March 20, 1987|RICK VANDERKNYFF

When Dee Brislen agreed to help develop the curriculum for the Modern Museum of Art's first educational package, she knew the job would require some salesmanship. Designed for junior and senior high schools, the package would be worthless, Brislen realized, if the teachers didn't use it.

"Art, especially modern art, is difficult to understand. It terrifies people," Brislen said.

Teachers, she said, are no exception. "Teachers aren't comfortable with it.

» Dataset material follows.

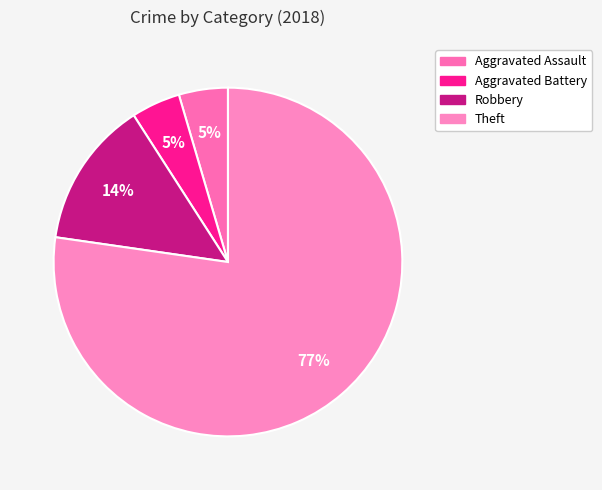

Does Aggravated Battery account for over 50% of the chart?

No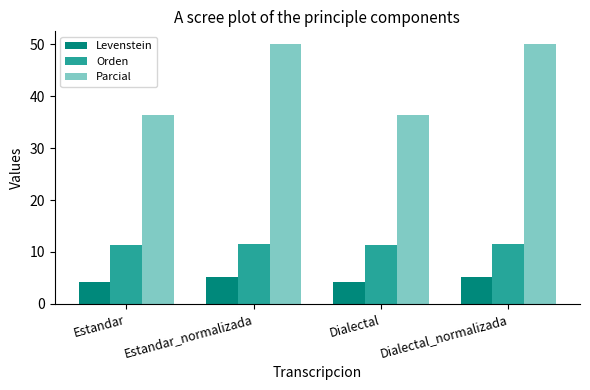

List the series in order of their overall mean, lowest first.

Levenstein, Orden, Parcial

These aren't the areas most of them were trained in."

An assistant principal for curriculum instruction at Laguna Beach High School, Brislen is developing a package for the museum called "Communication in the Arts" with the help of Jim Barber, who holds a master's degree in communication with an emphasis in art.

"I have a feel for what works in the classroom," Brislen said. "It has to be palatable, especially when the content is outside most teachers' experience." The most important question, she said, is, "How do I make this easy to use?"

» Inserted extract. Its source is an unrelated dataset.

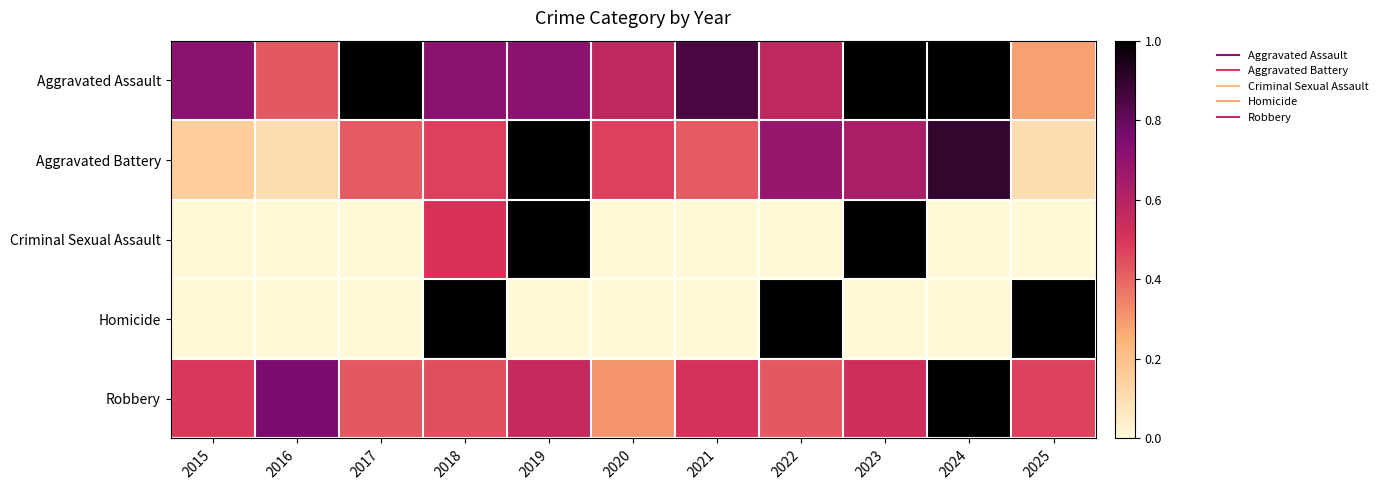

Between 2017 and 2021, which series saw the biggest shift?

Aggravated Assault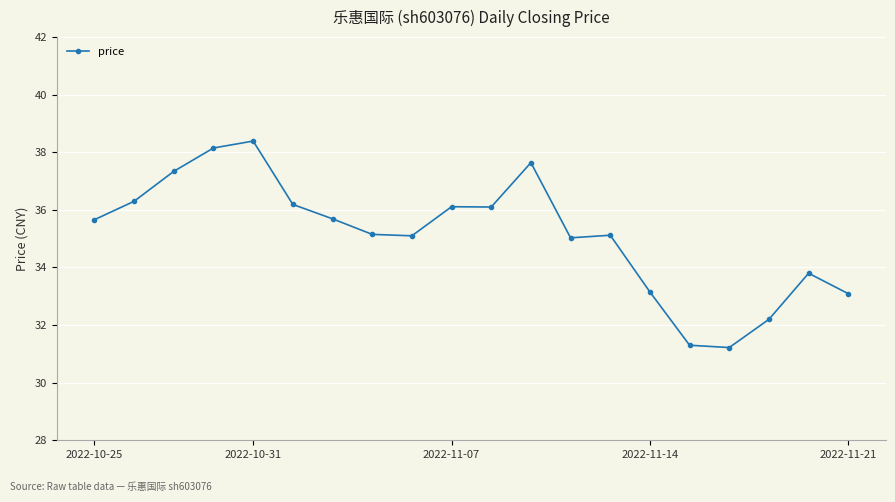

What is the sum of all values?

702.7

What Brislen and Barber came up with in "Communication" is a package divided into six sections: a videotape of the work of Newport Beach artist Jerry Wayne and five filmstrips (accompanied by audio cassettes) that feature famous artworks and address such topics as frustration, inspiration, imagination, abstraction and visions of the future. Each lesson comes with a teacher's guide that outlines participatory exercises to follow the half-hour lessons. Brislen said the guides are designed to be appealing and easy to use and to allow teachers some leeway in adapting the exercises to their own teaching style.

And since few secondary schools have courses in art history or cultural appreciation, Brislen designed the lessons to fit into English and social studies curricula. To take an art history approach would be to condemn the packages to a lonely death on school shelves, Brislen said.

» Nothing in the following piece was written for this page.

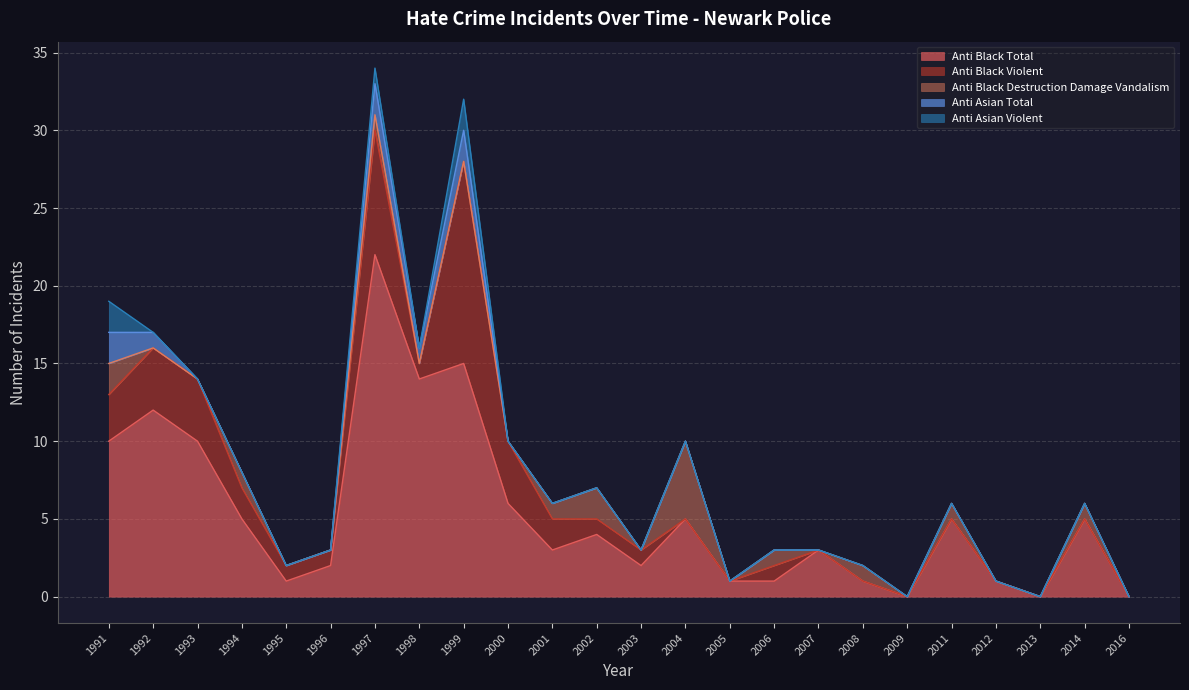

The Anti Black Total series shows 7 at 1991. True or false?

False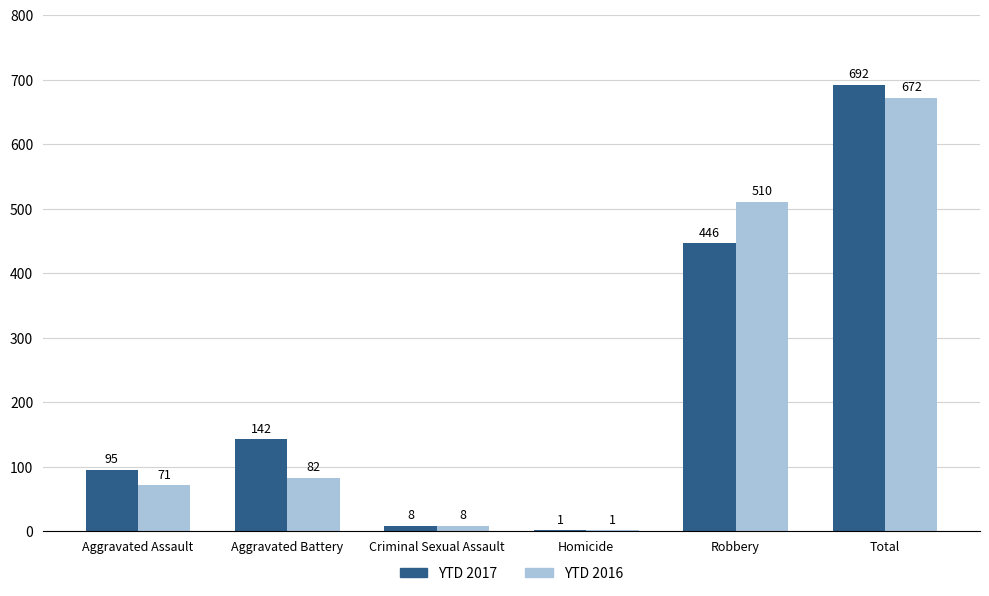

At which category is the sum across all series the highest?

Total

Brislen started as an English teacher 11 years ago at Laguna Beach High School before becoming a counselor and then moving to her current administrative position. She is two courses away from receiving her doctorate in education from USC.

"As a teacher, I'm very covetous of my time in the classroom," Brislen explained. An English teacher, for example, would be very reluctant to use class time for an art exercise unless it could be related to English. In Brislen's lessons, some exercises use artworks as writing prompts.

The Brislen-Barber package is being designed to meet California's model curriculum standards in a number of areas, including English and language arts, visual and performing arts, cultural heritage, developing sensibilities and expressing creativity.

Brislen believes the important aspect of the museum program lies in giving students a "frame of reference" in appreciating visual arts, at a time when the subject has been largely abandoned in public schools. Although Laguna Beach High School is known for its studio art program, Brislen said, "we don't even teach art history, and at a school called the Artists."